[Saved entries]
☆ ☆ ☆ ☆

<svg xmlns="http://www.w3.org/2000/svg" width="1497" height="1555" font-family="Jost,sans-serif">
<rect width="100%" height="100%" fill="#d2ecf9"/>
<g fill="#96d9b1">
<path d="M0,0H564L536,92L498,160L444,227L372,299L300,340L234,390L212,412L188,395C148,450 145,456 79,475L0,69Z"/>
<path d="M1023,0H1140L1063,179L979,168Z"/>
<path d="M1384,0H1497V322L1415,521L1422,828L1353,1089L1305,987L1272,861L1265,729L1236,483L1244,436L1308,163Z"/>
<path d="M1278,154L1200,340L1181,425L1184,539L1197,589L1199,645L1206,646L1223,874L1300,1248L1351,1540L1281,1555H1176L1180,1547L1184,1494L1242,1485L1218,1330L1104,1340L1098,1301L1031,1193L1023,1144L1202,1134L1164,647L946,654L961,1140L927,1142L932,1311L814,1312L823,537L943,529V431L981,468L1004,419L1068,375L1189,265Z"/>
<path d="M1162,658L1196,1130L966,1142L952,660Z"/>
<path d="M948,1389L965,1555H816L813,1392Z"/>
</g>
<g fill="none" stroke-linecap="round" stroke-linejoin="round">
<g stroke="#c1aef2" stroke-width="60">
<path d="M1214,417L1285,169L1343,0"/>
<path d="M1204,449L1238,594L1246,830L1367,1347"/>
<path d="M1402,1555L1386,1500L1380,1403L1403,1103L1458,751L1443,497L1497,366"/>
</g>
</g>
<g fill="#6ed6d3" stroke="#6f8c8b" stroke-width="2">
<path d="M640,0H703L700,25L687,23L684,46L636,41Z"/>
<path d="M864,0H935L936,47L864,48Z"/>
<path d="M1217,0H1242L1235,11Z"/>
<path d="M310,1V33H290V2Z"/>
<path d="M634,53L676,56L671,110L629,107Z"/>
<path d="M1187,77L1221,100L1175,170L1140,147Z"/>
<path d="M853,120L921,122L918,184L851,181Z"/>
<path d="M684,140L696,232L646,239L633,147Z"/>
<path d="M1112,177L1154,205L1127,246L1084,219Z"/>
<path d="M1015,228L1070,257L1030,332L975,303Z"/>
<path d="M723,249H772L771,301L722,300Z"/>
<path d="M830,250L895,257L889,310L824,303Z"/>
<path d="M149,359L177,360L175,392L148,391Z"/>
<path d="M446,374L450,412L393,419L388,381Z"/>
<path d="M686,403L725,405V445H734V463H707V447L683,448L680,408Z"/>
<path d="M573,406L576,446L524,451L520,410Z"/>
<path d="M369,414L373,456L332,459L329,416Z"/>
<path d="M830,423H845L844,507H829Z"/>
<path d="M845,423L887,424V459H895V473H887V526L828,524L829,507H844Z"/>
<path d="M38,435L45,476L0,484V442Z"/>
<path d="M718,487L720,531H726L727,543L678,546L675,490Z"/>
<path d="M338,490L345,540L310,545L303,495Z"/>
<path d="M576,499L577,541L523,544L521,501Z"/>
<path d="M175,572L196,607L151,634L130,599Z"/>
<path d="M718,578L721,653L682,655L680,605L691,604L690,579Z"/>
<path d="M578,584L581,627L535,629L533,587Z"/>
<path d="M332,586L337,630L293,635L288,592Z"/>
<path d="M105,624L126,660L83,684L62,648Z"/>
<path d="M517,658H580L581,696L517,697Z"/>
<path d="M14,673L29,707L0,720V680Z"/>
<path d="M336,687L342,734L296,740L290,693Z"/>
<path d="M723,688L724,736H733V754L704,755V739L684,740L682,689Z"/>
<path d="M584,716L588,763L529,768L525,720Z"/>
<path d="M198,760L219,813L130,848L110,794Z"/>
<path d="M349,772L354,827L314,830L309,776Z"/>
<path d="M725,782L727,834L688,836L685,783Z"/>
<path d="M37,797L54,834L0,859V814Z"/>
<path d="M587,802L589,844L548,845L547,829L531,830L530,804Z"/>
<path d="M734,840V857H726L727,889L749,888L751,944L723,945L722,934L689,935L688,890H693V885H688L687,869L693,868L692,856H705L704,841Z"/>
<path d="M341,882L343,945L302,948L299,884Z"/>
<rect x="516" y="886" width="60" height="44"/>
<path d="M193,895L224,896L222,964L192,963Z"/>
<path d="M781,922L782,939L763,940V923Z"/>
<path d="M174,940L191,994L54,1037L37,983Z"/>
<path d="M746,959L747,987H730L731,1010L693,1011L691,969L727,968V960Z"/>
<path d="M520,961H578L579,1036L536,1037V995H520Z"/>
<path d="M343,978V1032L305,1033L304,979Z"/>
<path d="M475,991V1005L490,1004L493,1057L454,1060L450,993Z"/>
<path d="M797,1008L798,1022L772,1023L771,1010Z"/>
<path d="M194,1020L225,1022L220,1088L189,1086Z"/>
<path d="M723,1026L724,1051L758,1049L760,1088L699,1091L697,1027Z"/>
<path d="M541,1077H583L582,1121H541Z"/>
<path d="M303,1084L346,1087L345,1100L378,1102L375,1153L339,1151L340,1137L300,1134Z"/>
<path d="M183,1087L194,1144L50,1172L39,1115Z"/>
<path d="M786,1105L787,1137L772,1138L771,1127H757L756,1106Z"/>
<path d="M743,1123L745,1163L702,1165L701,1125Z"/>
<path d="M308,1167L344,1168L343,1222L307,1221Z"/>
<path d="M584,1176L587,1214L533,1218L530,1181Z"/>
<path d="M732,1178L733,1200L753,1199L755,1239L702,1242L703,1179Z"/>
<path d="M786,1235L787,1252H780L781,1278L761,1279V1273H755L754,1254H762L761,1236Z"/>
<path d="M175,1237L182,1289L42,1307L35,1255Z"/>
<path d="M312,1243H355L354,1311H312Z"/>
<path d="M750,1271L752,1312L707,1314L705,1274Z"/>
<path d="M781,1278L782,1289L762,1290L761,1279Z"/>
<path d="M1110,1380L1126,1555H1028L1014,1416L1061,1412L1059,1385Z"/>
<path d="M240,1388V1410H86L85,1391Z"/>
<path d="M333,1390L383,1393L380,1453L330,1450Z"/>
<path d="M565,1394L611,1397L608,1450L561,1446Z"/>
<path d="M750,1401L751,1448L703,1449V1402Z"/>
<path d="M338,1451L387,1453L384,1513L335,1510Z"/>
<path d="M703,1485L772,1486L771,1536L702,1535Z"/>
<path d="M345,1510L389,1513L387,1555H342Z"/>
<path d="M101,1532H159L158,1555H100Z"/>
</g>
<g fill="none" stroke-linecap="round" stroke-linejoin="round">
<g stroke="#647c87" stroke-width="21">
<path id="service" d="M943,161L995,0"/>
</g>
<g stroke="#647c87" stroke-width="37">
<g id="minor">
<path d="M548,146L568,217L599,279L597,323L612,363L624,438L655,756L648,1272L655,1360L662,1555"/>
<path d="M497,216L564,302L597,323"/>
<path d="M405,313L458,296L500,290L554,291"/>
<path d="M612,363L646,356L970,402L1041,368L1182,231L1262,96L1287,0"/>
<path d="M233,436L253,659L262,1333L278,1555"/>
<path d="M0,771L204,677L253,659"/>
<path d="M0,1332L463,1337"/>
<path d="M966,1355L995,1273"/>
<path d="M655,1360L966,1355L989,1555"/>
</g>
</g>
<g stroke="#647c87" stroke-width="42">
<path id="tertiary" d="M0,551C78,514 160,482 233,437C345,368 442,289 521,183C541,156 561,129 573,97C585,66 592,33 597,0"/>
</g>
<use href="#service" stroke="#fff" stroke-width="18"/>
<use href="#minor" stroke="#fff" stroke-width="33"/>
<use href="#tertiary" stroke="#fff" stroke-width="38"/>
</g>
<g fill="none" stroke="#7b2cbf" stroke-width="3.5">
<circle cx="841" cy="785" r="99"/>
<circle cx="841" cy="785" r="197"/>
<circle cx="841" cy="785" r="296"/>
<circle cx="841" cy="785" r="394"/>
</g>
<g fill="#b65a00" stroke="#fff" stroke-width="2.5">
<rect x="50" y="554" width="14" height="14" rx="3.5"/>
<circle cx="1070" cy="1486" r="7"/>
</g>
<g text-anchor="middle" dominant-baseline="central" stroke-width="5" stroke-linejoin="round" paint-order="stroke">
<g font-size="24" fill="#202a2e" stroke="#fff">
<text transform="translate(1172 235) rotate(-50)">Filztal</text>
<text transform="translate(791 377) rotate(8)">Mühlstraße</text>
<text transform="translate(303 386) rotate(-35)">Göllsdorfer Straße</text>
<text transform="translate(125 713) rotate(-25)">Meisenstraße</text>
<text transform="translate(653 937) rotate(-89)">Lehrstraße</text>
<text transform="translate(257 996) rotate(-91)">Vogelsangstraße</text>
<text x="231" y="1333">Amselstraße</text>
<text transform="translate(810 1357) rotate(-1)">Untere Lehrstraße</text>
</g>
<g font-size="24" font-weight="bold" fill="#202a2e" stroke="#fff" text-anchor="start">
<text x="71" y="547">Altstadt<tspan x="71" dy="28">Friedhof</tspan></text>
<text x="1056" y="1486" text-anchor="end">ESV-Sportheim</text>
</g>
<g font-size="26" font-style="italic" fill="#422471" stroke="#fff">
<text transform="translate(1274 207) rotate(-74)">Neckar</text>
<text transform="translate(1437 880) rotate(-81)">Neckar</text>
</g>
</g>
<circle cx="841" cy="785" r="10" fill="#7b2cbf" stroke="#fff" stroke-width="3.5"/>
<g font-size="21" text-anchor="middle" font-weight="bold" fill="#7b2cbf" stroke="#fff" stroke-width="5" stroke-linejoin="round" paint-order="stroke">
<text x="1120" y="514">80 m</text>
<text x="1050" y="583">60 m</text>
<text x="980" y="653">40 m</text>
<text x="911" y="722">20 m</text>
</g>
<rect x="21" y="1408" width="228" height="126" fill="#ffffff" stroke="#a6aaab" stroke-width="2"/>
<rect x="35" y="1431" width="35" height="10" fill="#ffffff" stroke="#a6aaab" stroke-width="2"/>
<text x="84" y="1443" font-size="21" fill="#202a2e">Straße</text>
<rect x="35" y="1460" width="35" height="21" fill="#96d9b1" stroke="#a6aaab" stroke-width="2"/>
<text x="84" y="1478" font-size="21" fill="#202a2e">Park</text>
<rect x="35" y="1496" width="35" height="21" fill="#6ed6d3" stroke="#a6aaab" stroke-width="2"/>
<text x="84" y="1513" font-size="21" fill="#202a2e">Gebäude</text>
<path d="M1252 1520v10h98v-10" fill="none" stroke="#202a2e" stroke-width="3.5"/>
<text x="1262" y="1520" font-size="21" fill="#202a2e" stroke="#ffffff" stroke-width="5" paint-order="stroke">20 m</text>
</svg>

☆ ☆ ☆ ☆

Each line of the data in which the string "service" appears needs to be copied.

<path id="service" d="M943,161L995,0"/>
<use href="#service" stroke="#fff" stroke-width="18"/>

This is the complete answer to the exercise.